### YOUR GOAL
I need each line of the entries below that includes the string "tissue".

### ENTRIES PROVIDED
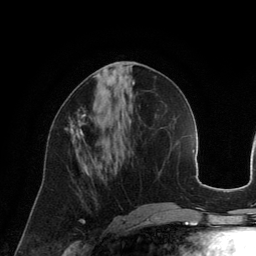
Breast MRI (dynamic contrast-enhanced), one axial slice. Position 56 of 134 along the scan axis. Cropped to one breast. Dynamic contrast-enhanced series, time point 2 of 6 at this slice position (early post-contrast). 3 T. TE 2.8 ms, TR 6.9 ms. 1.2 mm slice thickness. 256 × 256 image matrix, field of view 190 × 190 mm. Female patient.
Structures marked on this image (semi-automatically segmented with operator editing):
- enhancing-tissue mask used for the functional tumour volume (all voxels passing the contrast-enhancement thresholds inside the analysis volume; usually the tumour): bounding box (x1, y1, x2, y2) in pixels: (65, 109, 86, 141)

---

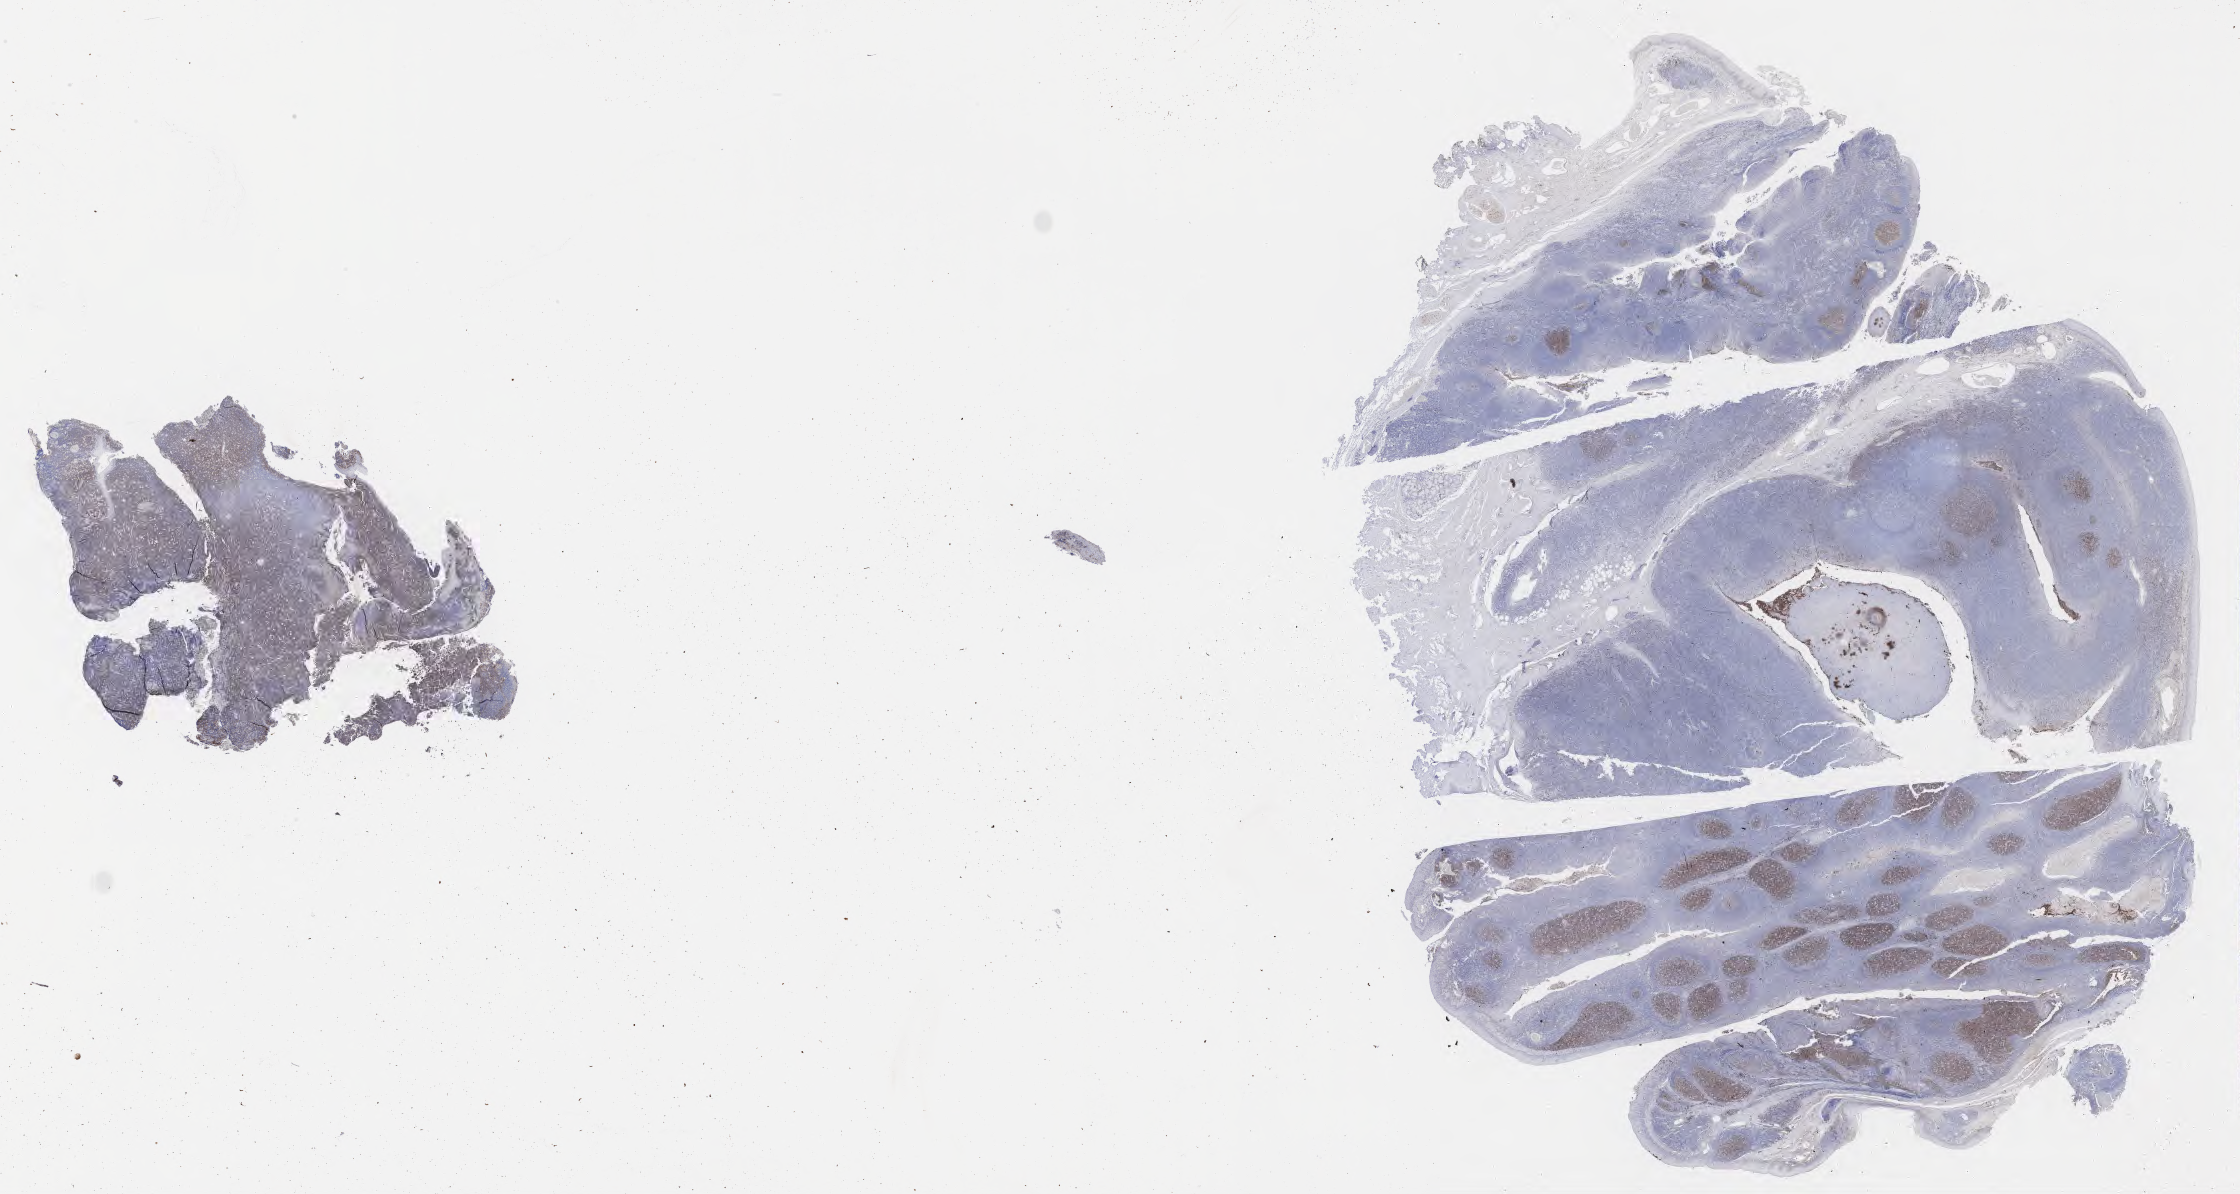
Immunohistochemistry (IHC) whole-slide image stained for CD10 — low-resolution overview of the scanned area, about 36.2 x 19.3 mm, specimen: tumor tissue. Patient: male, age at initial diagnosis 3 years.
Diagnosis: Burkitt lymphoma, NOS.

### RESPONSE BELOW
- enhancing-tissue mask used for the functional tumour volume (all voxels passing the contrast-enhancement thresholds inside the analysis volume; usually the tumour): bounding box (x1, y1, x2, y2) in pixels: (65, 109, 86, 141)
Immunohistochemistry (IHC) whole-slide image stained for CD10 — low-resolution overview of the scanned area, about 36.2 x 19.3 mm, specimen: tumor tissue. Patient: male, age at initial diagnosis 3 years.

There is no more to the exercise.